Substitute "binomial" for "scientific name" in the entries below, starting at the line that has "family: Melastomataceae" and stopping after the line that has "common name: Toppet lappedykker". Give back only those lines, with everything else left unchanged.

Collected data
— start —

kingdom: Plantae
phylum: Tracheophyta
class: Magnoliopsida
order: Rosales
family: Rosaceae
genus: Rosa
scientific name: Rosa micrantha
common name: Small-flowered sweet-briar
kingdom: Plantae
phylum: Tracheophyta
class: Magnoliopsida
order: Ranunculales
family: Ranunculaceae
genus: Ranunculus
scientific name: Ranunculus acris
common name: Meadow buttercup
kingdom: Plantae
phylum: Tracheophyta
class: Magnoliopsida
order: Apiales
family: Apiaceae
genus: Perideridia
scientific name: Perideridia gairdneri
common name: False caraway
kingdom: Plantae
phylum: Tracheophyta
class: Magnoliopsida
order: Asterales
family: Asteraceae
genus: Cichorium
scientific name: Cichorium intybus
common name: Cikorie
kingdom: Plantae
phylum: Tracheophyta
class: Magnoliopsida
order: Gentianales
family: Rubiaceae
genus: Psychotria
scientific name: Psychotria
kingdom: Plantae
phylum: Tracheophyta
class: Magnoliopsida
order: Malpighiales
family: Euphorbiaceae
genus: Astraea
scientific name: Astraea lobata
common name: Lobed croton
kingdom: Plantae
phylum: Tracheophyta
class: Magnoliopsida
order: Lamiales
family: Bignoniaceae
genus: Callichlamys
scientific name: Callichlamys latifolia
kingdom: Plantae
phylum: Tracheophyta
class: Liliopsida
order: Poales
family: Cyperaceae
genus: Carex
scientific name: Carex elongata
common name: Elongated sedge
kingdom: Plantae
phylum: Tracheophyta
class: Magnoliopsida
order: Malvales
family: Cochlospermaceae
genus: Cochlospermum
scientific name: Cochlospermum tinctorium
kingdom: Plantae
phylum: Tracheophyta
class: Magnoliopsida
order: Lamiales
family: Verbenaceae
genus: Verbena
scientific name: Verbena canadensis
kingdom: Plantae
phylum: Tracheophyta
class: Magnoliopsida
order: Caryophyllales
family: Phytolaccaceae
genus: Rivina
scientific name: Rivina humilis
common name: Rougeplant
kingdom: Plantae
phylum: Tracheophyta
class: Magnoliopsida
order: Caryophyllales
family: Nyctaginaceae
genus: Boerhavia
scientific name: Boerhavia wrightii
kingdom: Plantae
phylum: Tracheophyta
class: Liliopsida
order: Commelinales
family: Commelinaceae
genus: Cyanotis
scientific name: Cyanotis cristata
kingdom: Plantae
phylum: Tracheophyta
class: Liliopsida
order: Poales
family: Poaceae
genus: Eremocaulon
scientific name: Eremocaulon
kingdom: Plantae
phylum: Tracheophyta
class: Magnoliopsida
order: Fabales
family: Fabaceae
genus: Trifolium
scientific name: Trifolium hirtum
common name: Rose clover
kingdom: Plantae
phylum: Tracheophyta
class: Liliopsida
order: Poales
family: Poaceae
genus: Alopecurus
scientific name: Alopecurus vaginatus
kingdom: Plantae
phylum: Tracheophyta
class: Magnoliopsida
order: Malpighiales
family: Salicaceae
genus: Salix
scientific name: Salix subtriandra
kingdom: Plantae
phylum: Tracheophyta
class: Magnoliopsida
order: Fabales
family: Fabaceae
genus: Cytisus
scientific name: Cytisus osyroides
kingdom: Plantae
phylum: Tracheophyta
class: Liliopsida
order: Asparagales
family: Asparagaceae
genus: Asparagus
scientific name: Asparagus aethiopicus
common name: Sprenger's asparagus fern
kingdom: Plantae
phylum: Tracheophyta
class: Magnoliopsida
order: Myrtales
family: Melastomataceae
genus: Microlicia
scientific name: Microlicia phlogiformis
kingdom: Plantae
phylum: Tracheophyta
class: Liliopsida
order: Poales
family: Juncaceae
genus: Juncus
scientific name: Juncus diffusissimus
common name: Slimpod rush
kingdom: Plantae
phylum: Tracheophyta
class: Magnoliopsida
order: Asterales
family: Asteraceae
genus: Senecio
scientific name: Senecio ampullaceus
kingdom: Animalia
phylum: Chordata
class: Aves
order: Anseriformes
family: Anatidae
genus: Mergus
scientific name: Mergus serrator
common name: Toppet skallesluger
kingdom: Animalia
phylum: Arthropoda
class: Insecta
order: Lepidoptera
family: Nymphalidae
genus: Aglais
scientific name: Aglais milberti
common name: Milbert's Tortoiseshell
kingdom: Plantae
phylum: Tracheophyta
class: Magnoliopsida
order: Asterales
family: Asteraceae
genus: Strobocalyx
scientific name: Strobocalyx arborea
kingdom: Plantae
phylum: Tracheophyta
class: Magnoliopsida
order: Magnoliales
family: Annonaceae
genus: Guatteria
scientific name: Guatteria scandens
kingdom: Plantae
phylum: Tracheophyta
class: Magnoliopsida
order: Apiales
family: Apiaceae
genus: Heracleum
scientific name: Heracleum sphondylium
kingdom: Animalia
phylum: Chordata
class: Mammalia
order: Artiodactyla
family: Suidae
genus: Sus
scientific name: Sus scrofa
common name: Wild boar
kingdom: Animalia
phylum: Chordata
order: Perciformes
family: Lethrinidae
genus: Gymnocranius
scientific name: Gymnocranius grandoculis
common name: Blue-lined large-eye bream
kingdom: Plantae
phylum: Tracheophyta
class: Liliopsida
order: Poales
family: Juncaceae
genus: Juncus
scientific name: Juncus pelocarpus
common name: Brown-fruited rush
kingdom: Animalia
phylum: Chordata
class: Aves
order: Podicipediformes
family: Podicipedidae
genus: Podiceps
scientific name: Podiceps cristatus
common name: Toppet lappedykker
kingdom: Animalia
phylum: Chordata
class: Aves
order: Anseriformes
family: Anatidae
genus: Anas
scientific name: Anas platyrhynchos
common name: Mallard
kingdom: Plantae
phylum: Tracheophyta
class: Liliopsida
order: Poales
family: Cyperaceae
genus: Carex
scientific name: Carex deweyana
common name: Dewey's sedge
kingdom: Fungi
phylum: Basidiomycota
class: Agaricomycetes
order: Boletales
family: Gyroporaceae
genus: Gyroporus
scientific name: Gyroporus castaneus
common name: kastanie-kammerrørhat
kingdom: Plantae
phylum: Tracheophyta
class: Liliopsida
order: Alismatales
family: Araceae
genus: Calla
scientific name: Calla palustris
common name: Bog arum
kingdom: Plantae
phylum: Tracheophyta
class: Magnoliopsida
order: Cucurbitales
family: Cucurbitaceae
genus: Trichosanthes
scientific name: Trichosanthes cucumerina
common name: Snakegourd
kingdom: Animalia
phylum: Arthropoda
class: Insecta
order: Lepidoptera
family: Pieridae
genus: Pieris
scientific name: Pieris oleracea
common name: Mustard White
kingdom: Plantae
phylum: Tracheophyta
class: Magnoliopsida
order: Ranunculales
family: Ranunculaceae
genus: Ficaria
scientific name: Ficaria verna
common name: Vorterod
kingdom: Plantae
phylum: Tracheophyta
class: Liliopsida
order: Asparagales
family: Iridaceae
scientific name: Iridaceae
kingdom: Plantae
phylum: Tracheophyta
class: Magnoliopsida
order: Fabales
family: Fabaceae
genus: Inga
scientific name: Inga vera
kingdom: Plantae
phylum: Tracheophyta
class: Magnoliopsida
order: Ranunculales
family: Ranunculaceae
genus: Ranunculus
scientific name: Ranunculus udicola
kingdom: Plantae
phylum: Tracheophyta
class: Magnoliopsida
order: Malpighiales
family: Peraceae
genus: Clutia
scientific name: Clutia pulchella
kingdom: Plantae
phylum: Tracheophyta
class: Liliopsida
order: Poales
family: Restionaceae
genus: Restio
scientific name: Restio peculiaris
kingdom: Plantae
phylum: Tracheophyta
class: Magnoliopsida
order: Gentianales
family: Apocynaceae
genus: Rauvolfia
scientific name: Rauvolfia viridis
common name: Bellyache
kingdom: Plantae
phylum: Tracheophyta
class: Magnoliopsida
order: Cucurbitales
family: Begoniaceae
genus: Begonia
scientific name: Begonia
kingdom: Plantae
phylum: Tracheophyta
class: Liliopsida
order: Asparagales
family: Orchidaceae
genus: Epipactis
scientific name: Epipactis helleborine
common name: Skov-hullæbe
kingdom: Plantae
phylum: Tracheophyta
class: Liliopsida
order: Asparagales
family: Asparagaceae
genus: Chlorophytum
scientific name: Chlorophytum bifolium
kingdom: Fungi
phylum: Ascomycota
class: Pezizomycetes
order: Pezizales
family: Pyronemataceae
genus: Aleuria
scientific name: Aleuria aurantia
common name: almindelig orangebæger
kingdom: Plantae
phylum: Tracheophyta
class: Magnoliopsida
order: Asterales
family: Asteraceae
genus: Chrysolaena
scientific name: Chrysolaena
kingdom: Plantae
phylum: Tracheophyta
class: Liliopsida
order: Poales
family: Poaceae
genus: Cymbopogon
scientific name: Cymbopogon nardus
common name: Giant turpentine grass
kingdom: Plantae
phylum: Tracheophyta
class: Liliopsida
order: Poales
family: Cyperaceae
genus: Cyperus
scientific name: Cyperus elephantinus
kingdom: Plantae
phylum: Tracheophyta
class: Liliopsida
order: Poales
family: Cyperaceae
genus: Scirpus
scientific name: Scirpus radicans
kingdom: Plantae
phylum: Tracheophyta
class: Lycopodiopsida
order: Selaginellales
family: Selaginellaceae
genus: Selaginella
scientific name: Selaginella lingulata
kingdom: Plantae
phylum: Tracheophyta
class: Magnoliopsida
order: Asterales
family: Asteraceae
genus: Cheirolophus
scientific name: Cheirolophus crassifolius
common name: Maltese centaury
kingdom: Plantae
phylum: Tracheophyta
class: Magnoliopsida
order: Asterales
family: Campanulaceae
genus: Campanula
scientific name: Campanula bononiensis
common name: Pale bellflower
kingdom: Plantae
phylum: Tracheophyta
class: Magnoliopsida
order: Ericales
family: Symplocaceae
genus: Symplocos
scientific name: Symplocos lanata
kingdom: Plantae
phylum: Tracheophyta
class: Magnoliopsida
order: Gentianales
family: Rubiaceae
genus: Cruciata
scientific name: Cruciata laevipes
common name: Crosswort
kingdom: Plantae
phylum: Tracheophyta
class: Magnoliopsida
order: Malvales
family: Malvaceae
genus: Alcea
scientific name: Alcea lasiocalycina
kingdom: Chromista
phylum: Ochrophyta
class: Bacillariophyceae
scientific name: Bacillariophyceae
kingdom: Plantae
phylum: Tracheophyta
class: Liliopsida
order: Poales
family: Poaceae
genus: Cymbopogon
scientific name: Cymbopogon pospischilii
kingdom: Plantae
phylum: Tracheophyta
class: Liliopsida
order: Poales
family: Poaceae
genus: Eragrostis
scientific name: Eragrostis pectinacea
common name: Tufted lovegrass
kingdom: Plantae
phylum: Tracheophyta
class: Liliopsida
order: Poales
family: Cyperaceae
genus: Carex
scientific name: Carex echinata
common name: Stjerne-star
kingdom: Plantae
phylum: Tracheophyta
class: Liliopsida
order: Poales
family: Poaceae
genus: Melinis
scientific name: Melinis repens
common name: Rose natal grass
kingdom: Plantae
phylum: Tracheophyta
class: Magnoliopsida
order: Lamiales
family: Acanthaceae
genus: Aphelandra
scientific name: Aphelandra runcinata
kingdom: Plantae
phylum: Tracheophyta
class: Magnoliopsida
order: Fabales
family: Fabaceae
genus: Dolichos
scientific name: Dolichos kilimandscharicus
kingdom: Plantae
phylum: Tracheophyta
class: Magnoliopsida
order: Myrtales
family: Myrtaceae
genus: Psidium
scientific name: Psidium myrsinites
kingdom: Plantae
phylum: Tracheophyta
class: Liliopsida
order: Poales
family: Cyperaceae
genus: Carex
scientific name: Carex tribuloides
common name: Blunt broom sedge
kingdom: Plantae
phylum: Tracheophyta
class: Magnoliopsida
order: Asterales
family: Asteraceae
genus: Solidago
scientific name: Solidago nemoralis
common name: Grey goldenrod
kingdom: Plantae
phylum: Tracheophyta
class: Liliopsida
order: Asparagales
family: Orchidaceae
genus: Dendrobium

— end —

- SOLVED EXERCISE -
family: Melastomataceae
genus: Microlicia
binomial: Microlicia phlogiformis
kingdom: Plantae
phylum: Tracheophyta
class: Liliopsida
order: Poales
family: Juncaceae
genus: Juncus
binomial: Juncus diffusissimus
common name: Slimpod rush
kingdom: Plantae
phylum: Tracheophyta
class: Magnoliopsida
order: Asterales
family: Asteraceae
genus: Senecio
binomial: Senecio ampullaceus
kingdom: Animalia
phylum: Chordata
class: Aves
order: Anseriformes
family: Anatidae
genus: Mergus
binomial: Mergus serrator
common name: Toppet skallesluger
kingdom: Animalia
phylum: Arthropoda
class: Insecta
order: Lepidoptera
family: Nymphalidae
genus: Aglais
binomial: Aglais milberti
common name: Milbert's Tortoiseshell
kingdom: Plantae
phylum: Tracheophyta
class: Magnoliopsida
order: Asterales
family: Asteraceae
genus: Strobocalyx
binomial: Strobocalyx arborea
kingdom: Plantae
phylum: Tracheophyta
class: Magnoliopsida
order: Magnoliales
family: Annonaceae
genus: Guatteria
binomial: Guatteria scandens
kingdom: Plantae
phylum: Tracheophyta
class: Magnoliopsida
order: Apiales
family: Apiaceae
genus: Heracleum
binomial: Heracleum sphondylium
kingdom: Animalia
phylum: Chordata
class: Mammalia
order: Artiodactyla
family: Suidae
genus: Sus
binomial: Sus scrofa
common name: Wild boar
kingdom: Animalia
phylum: Chordata
order: Perciformes
family: Lethrinidae
genus: Gymnocranius
binomial: Gymnocranius grandoculis
common name: Blue-lined large-eye bream
kingdom: Plantae
phylum: Tracheophyta
class: Liliopsida
order: Poales
family: Juncaceae
genus: Juncus
binomial: Juncus pelocarpus
common name: Brown-fruited rush
kingdom: Animalia
phylum: Chordata
class: Aves
order: Podicipediformes
family: Podicipedidae
genus: Podiceps
binomial: Podiceps cristatus
common name: Toppet lappedykker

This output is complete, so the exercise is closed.